EXPORT, ALLA RICERCA DELLA GLOBAL VALUE CHAIN
Da un lato analizzare i mercati e il posizionamento delle nostre imprese, per aiutarle a rafforzarsi. Dall’altro attrarre in Italia i grandi player internazionali. Le proposte di Roberto Corciulo, presidente di IC&Partners
di Riccardo Venturi
LE AZIENDE ITALIANE ESPORTATRICI DEVONO ESSERE MESSE NELLE CONDIZIONI DI RAFFORZARE LA LORO PARTECIPAZIONE ALLE CATENE GLOBALI DEL VALORE.

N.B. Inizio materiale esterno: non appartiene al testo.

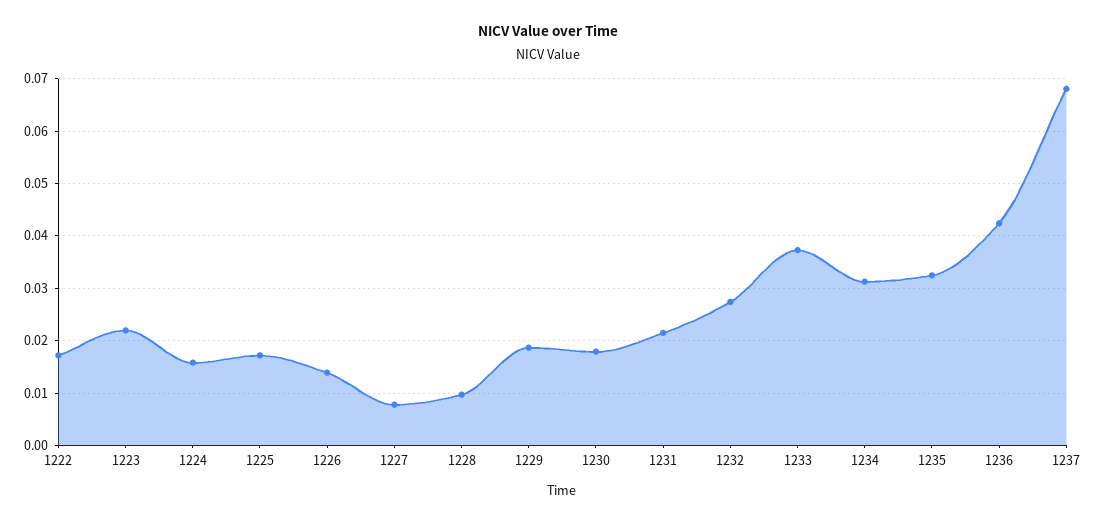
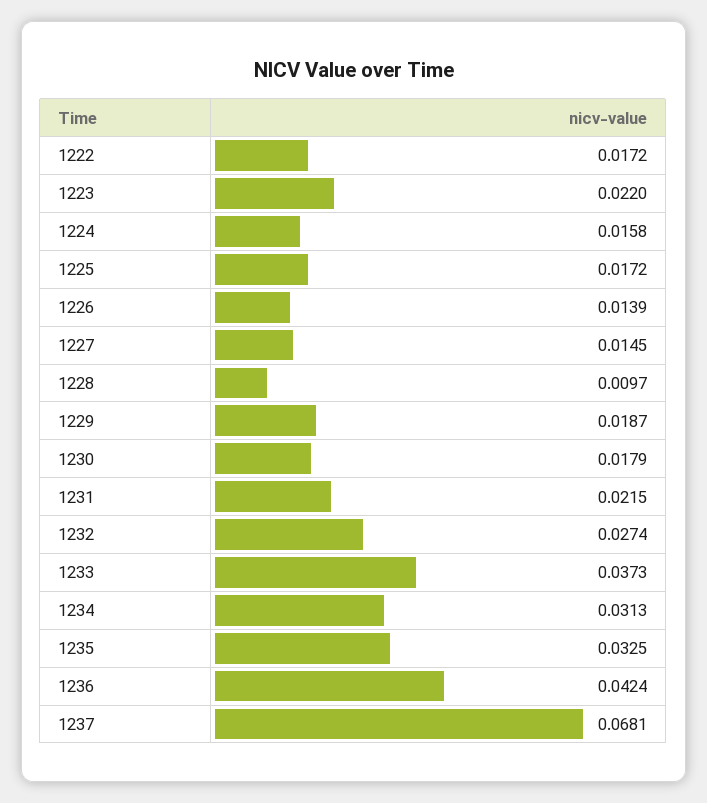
  {
    "1222": 0.0172,
    "1223": 0.022,
    "1224": 0.0158,
    "1225": 0.0172,
    "1226": 0.0139,
-   "1227": 0.008,
+   "1227": 0.0145,
    "1228": 0.0097,
    "1229": 0.0187,
    "1230": 0.0179,
    "1231": 0.0215,
    "1232": 0.0274,
    "1233": 0.0373,
    "1234": 0.0313,
    "1235": 0.0325,
    "1236": 0.0424,
    "1237": 0.0681
  }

Cioè di quei processi organizzativi del lavoro nei quali le singole fasi della filiera produttiva vengono svolte in diversi Paesi, in base a convenienza economica e specializzazione. Così, per esempio, una bicicletta elettrica ha sella e cavalletto italiani, ruote e freni cinesi, display e motore tedeschi, batterie e pedali di Taiwan, cambio giapponese, e così via. Ne parla in questa intervista Roberto Corciulo, partner e presidente di IC&Partners, società di consulenza per l’internazionalizzazione che opera da anni accanto alle imprese supportandone il processo di ingresso e di sviluppo sui mercati esteri. Che avvisa: basta con i contributi a pioggia, è ora di costruire una politica di sostegno all’export che abbia una prospettiva.
Corciulo, quali sono i vantaggi delle catene globali del valore?
L’iperspecializzazione e i rapporti tra imprese promuovono una produzione efficiente e la diffusione della tecnologia, così come l’accesso al capitale. Le catene del valore offrono lavori più produttivi, principalmente grazie agli effetti di scala che derivano dall’aumento di produzione, occupazione e riduzione della povertà.
Il modo in cui i Paesi partecipano alle catene globali del valore ha dunque un impatto importante sul loro sviluppo.
Ci sono anche degli aspetti negativi?
I guadagni derivanti dalla partecipazione alle catene globali del valore non sono distribuiti equamente, né tra i Paesi né all’interno degli stessi. Inoltre la loro espansione ha amplificato le sfide che il sistema fiscale internazionale deve affrontare.